* EXERCISE BRIEF *
Copy every record word for word. The images stay behind.
^^^^
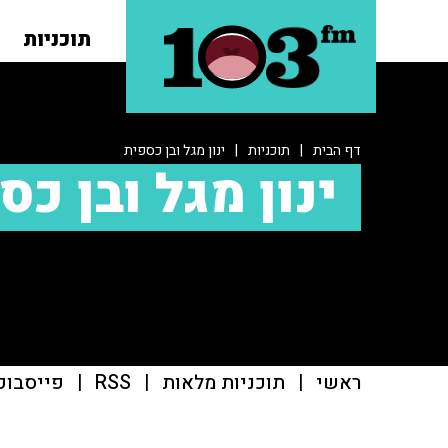
תוכניות
דף הבית
|
תוכניות
|
ינון מגל ובן כספית
ינון מגל ובן כס
ראשי
|
תוכניות מלאות
|
RSS
|
פייסבוק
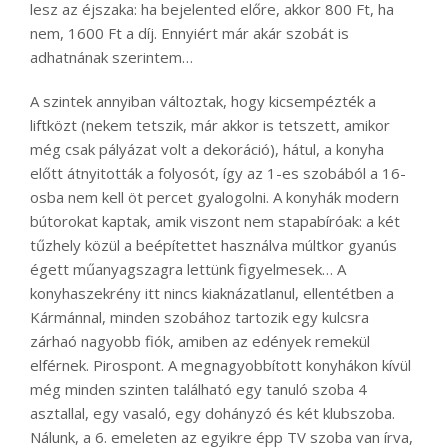
lesz az éjszaka: ha bejelented előre, akkor 800 Ft, ha
nem, 1600 Ft a díj. Ennyiért már akár szobát is
adhatnának szerintem…
A szintek annyiban változtak, hogy kicsempézték a
liftközt (nekem tetszik, már akkor is tetszett, amikor
még csak pályázat volt a dekoráció), hátul, a konyha
előtt átnyitották a folyosót, így az 1-es szobából a 16-
osba nem kell öt percet gyalogolni. A konyhák modern
bútorokat kaptak, amik viszont nem stapabíróak: a két
tűzhely közül a beépítettet használva múltkor gyanús
égett műanyagszagra lettünk figyelmesek… A
konyhaszekrény itt nincs kiaknázatlanul, ellentétben a
Kármánnal, minden szobához tartozik egy kulcsra
zárhaó nagyobb fiók, amiben az edények remekül
elférnek. Pirospont. A megnagyobbított konyhákon kívül
még minden szinten található egy tanuló szoba 4
asztallal, egy vasaló, egy dohányzó és két klubszoba.
Nálunk, a 6. emeleten az egyikre épp TV szoba van írva,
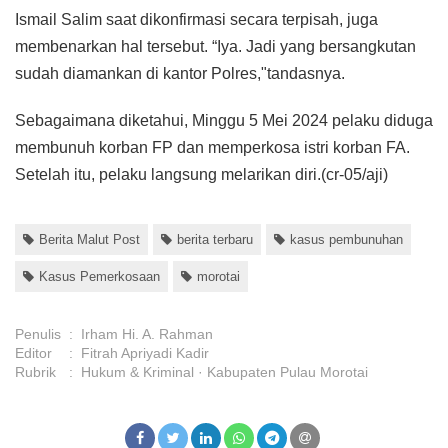
Ismail Salim saat dikonfirmasi secara terpisah, juga
membenarkan hal tersebut. “Iya. Jadi yang bersangkutan
sudah diamankan di kantor Polres,"tandasnya.
Sebagaimana diketahui, Minggu 5 Mei 2024 pelaku diduga
membunuh korban FP dan memperkosa istri korban FA.
Setelah itu, pelaku langsung melarikan diri.(cr-05/aji)
Berita Malut Post
berita terbaru
kasus pembunuhan
Kasus Pemerkosaan
morotai
Penulis
:
Irham Hi. A. Rahman
Editor
:
Fitrah Apriyadi Kadir
Rubrik
:
Hukum & Kriminal
Kabupaten Pulau Morotai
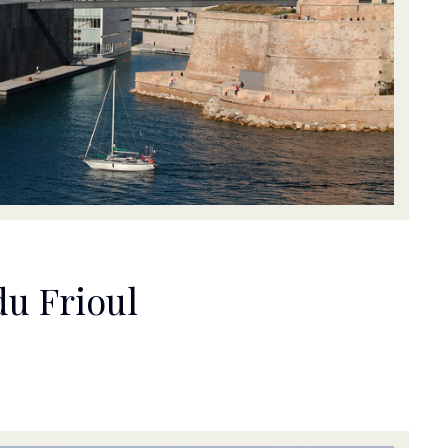
du Frioul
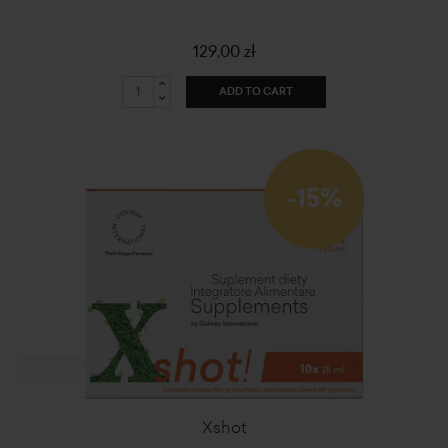
129,00 zł
ADD TO CART
-15%
Xshot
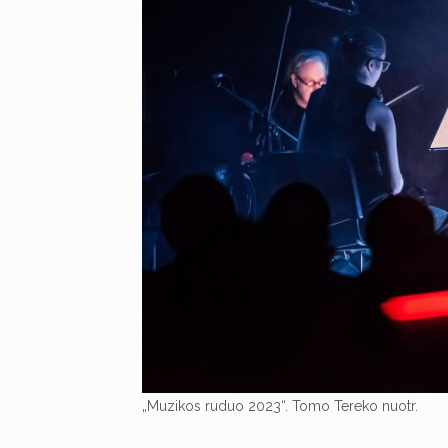
„Muzikos ruduo 2023“. Tomo Tereko nuotr.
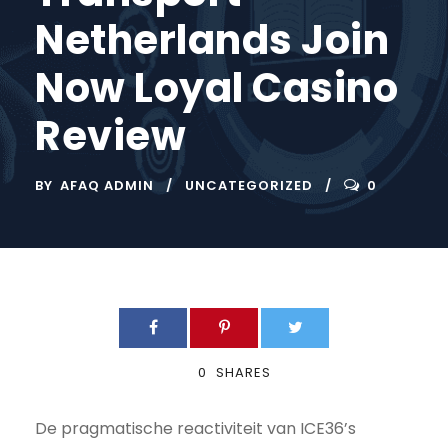
Netherlands Join
Now Loyal Casino
Review
BY
AFAQ ADMIN
UNCATEGORIZED
0
0
SHARES
De pragmatische reactiviteit van ICE36’s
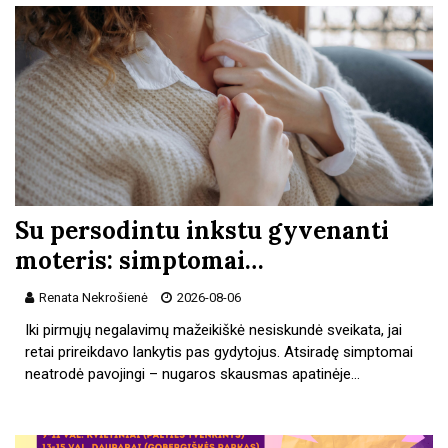
Su persodintu inkstu gyvenanti
moteris: simptomai…
Renata Nekrošienė
2026-08-06
Iki pirmųjų negalavimų mažeikiškė nesiskundė sveikata, jai
retai prireikdavo lankytis pas gydytojus. Atsiradę simptomai
neatrodė pavojingi – nugaros skausmas apatinėje…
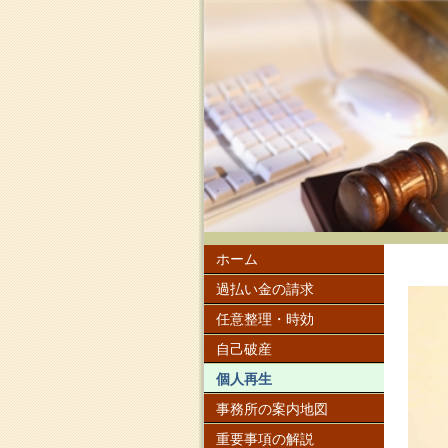
ホーム
過払い金の請求
任意整理・時効
自己破産
個人再生
事務所の案内地図
重要事項の解説
事務所紹介
よくある質問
^^^^
* RESPONSE BELOW *
תוכניות
דף הבית
|
תוכניות
|
ינון מגל ובן כספית
ינון מגל ובן כס
ראשי
|
תוכניות מלאות
|
RSS
|
פייסבוק
lesz az éjszaka: ha bejelented előre, akkor 800 Ft, ha
nem, 1600 Ft a díj. Ennyiért már akár szobát is
adhatnának szerintem…
A szintek annyiban változtak, hogy kicsempézték a
liftközt (nekem tetszik, már akkor is tetszett, amikor
még csak pályázat volt a dekoráció), hátul, a konyha
előtt átnyitották a folyosót, így az 1-es szobából a 16-
osba nem kell öt percet gyalogolni. A konyhák modern
bútorokat kaptak, amik viszont nem stapabíróak: a két
tűzhely közül a beépítettet használva múltkor gyanús
égett műanyagszagra lettünk figyelmesek… A
konyhaszekrény itt nincs kiaknázatlanul, ellentétben a
Kármánnal, minden szobához tartozik egy kulcsra
zárhaó nagyobb fiók, amiben az edények remekül
elférnek. Pirospont. A megnagyobbított konyhákon kívül
még minden szinten található egy tanuló szoba 4
asztallal, egy vasaló, egy dohányzó és két klubszoba.
Nálunk, a 6. emeleten az egyikre épp TV szoba van írva,
Ismail Salim saat dikonfirmasi secara terpisah, juga
membenarkan hal tersebut. “Iya. Jadi yang bersangkutan
sudah diamankan di kantor Polres,"tandasnya.
Sebagaimana diketahui, Minggu 5 Mei 2024 pelaku diduga
membunuh korban FP dan memperkosa istri korban FA.
Setelah itu, pelaku langsung melarikan diri.(cr-05/aji)
Berita Malut Post
berita terbaru
kasus pembunuhan
Kasus Pemerkosaan
morotai
Penulis
:
Irham Hi. A. Rahman
Editor
:
Fitrah Apriyadi Kadir
Rubrik
:
Hukum & Kriminal
Kabupaten Pulau Morotai
du Frioul
129,00 zł
ADD TO CART
-15%
Xshot
„Muzikos ruduo 2023“. Tomo Tereko nuotr.
Netherlands Join
Now Loyal Casino
Review
BY
AFAQ ADMIN
UNCATEGORIZED
0
0
SHARES
De pragmatische reactiviteit van ICE36’s
Su persodintu inkstu gyvenanti
moteris: simptomai…
Renata Nekrošienė
2026-08-06
Iki pirmųjų negalavimų mažeikiškė nesiskundė sveikata, jai
retai prireikdavo lankytis pas gydytojus. Atsiradę simptomai
neatrodė pavojingi – nugaros skausmas apatinėje…
ホーム
過払い金の請求
任意整理・時効
自己破産
個人再生
事務所の案内地図
重要事項の解説
事務所紹介
よくある質問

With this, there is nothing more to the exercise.